Council is calling on residents to join the Koalatown initiative to help Campbelltown’s precious koalas continue to thrive and flourish.
Campbelltown and the surrounding bushland is home to about 300 koalas who are believed to be one of the only chlamydia-free populations in Australia.
The community-based initiative encourages people to take actions that support living in harmony with our local koala population and will also see a number of Council programs fall under the Koalatown banner.
Part of the initiative encourages people, particularly those living near bushland, to take meaningful actions on their own properties and when driving on local roads.
Mayor George Brticevic said Campbelltown residents had always shown a passion and commitment to protecting local wildlife.
“Campbelltown has always been a place where koalas have lived and flourished and we want to ensure that it remains so in the future,” Cr Brticevic said.
“Many amazing people have researched and studied our local koalas over many years to provide us with the in-depth knowledge that we have today,” he said.
“It is important that as a community, we work together to protect our precious koala colony. We know that across our townships are some of the most significant urban koala corridors in the state and we are investing resources to ensure their ongoing conservation and protection,”
To launch Koalatown, Council is offering residents free packs containing items like a Koalatown dog lead to encourage responsible pet ownership in areas where koalas travel or live.
“Koalatown is about building community awareness about the simple actions that we as residents can take to help us live harmoniously alongside koalas and other wildlife,” Cr Brticevic said.

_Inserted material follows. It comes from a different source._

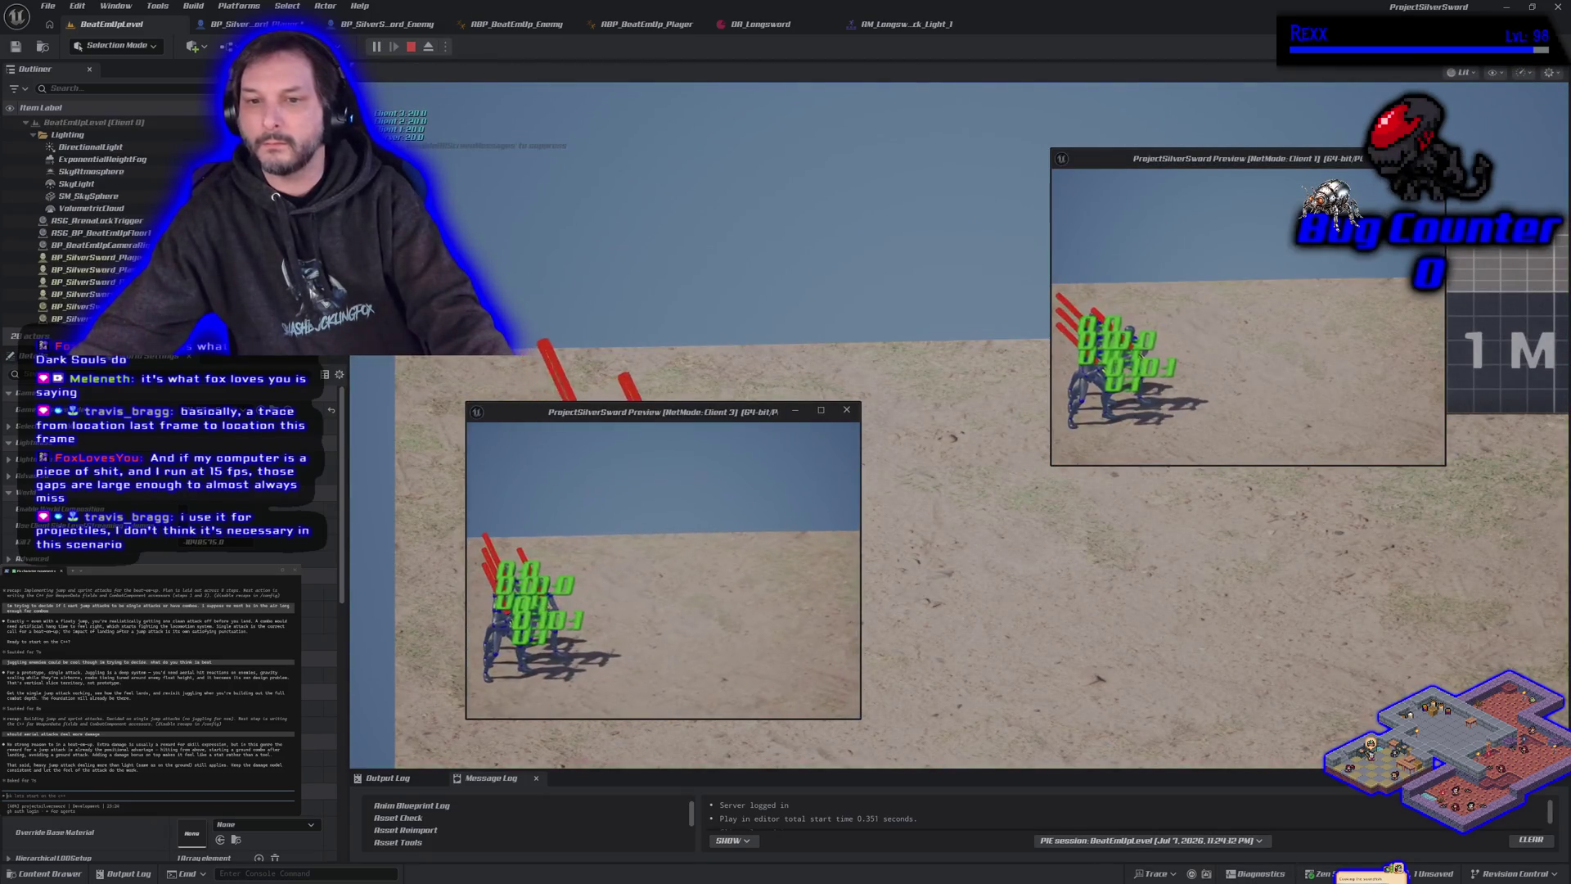
pyautogui.press('Escape')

“The nomadic nature of koalas means that they often share our backyards and our roads as they travel between and across the habitat corridors within our urban areas,” he said.
“More than 70 percent of koalas presented to the veterinarians have been attacked by dogs or struck by a vehicle.
“We want people to think about how simple changes in behaviour, such as driving carefully on the roads or keeping your dog on a lead near bushlands, can help keep our koalas safe.”
Over the coming months Council will be holding a number of Koalatown-themed events and programs.
These include posting informative content on Council’s social media channels to raise awareness about the work of carers and rescue organisations in the region and what residents can do to make their home and suburb a safe place for koalas to move through.